Kraft Foods Inc. ponied up $411,129 when its Lifesavers plant moved to
Canada in 2003, having enjoyed a tax break awarded to maintain
employment. City staff now quiz each Industrial Facilities Tax exemption
grantee annually to determine the extent of their compliance with
employment promises.

Holland's initiative reflects a national trend toward more transparency
in the use of public economic-development incentives. Yet city officials
are careful to maintain a business-friendly image.

With the economic situation we're faced with here in Michigan, I think
communities want to do what they can to help their companies remain
competitive, assistant city manager Greg Robinson said.

Though so-called clawbacks for incentive agreement non-compliance are
gaining attention among state and local governments, many are unwilling
to go beyond recouping pro rated tax revenues when companies flout their
promises.

They should pay that back because that's an agreement, argued state
Rep. Michael Sak, Democrat of Grand Rapids. But they shouldn't face any
additional penalty, he added.

Increased use of appropriate clawbacks is a one preliminary
recommendation from an incentives task force formed by the Michigan
Economic Developers Association.

The key premise is that if the communities in the state are delivering
substantial value with tax incentives, we in turn should get substantial
performance from the companies in terms of investment, in terms of
employment, said Randy Thelen, president of Zeeland-based economic
development agency Lakeshore Advantage.

Thelen co-chairs the task force.

A Web survey conducted by Tax Advantage Group of Greenville, S.C., found
that 73 percent of corporate respondents felt clawback language in
incentive agreements is getting stronger. The International Economic
Development Council devoted a panel discussion to clawback trends at its
annual conference last September.

As the use of incentives mature over time, the triggering of clawbacks
for non-performance will likely become ubiquitous, wrote one
participant, Austin, Texas-based Intelligent Incentives principal Karin
Richmond. Clawbacks comprising repayment and penalties insert an
inherent cost of money to the private company receiving the incentives.
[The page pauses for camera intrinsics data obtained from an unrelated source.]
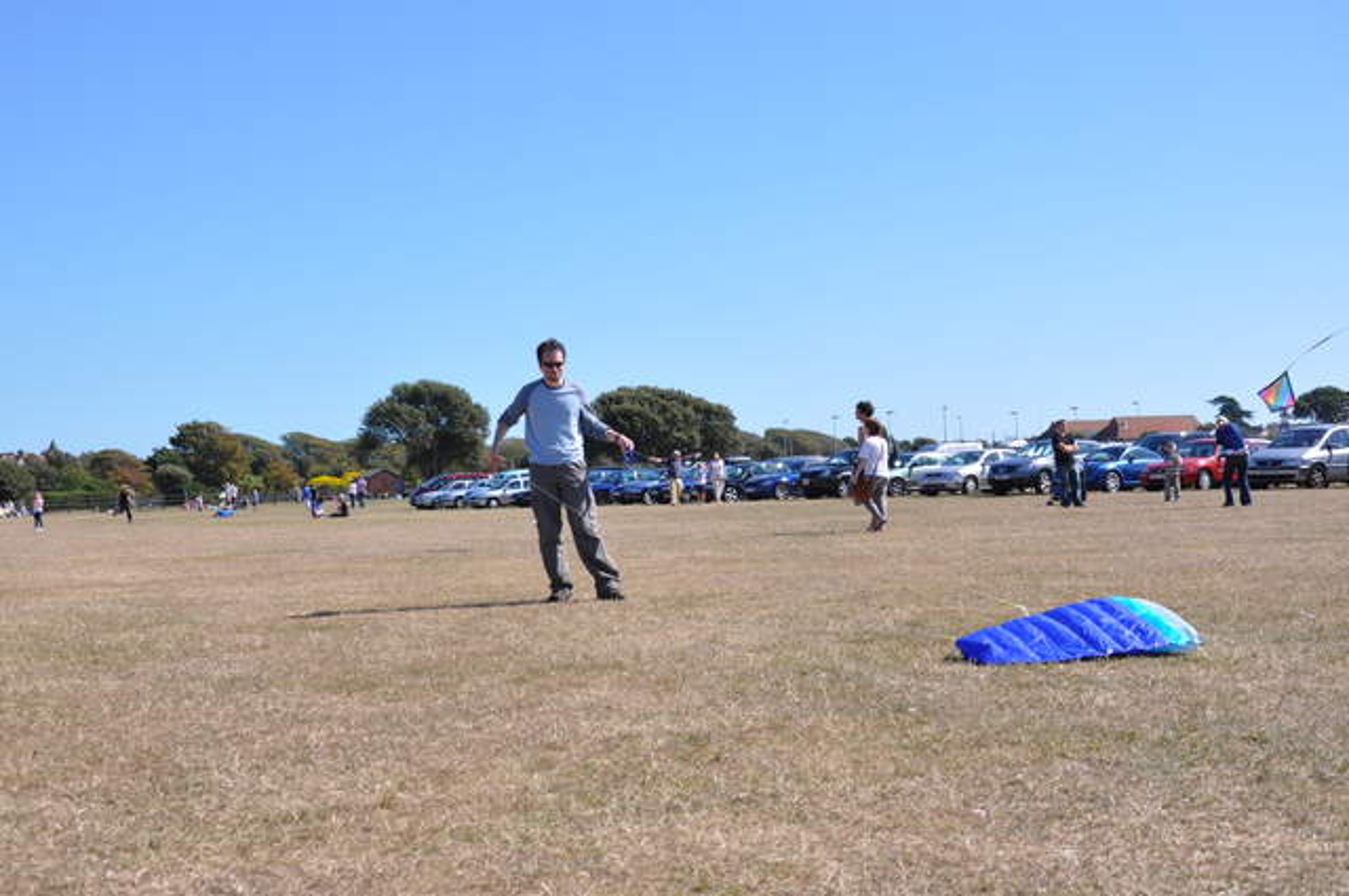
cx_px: 674
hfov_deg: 41.2
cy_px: 448
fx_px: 1796
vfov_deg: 28.0
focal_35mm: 48
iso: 200
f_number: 9
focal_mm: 32
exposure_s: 1/320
In Holland, biennial employment reports to the city called for in
abatement contracts were seldom submitted in prior years, assistant city
manager Robinson said. But what officials found this year was that about
70 percent of IFT holders had grown employment, while 10 percent cut jobs.

Boosting or maintaining employment was the chief criteria for tax
abatements in earlier years, but now officials are more cognizant of the
importance of productivity to business survival.
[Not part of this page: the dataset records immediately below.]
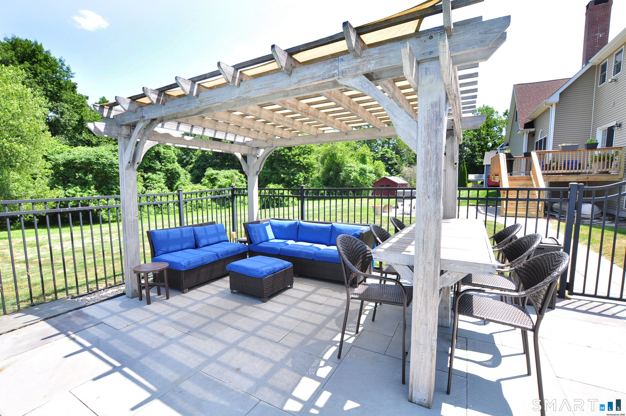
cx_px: 313
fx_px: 261
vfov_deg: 77.2
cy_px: 208
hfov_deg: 100.5
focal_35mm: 15
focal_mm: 10
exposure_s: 1/200
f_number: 8
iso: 400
I think now it's employment plus competitiveness of a company,
Robinson said.

Of the city's 95 companies qualifying for an IFT abatement, Robinson
said, 70 currently hold such certificates. The city grants the
abatements, covering 50 percent of the value of capital investment for
new building or equipment purchases, for the full 12 years. Some local
units grant abatements for lesser periods, especially for personal
property investments given equipment depreciation.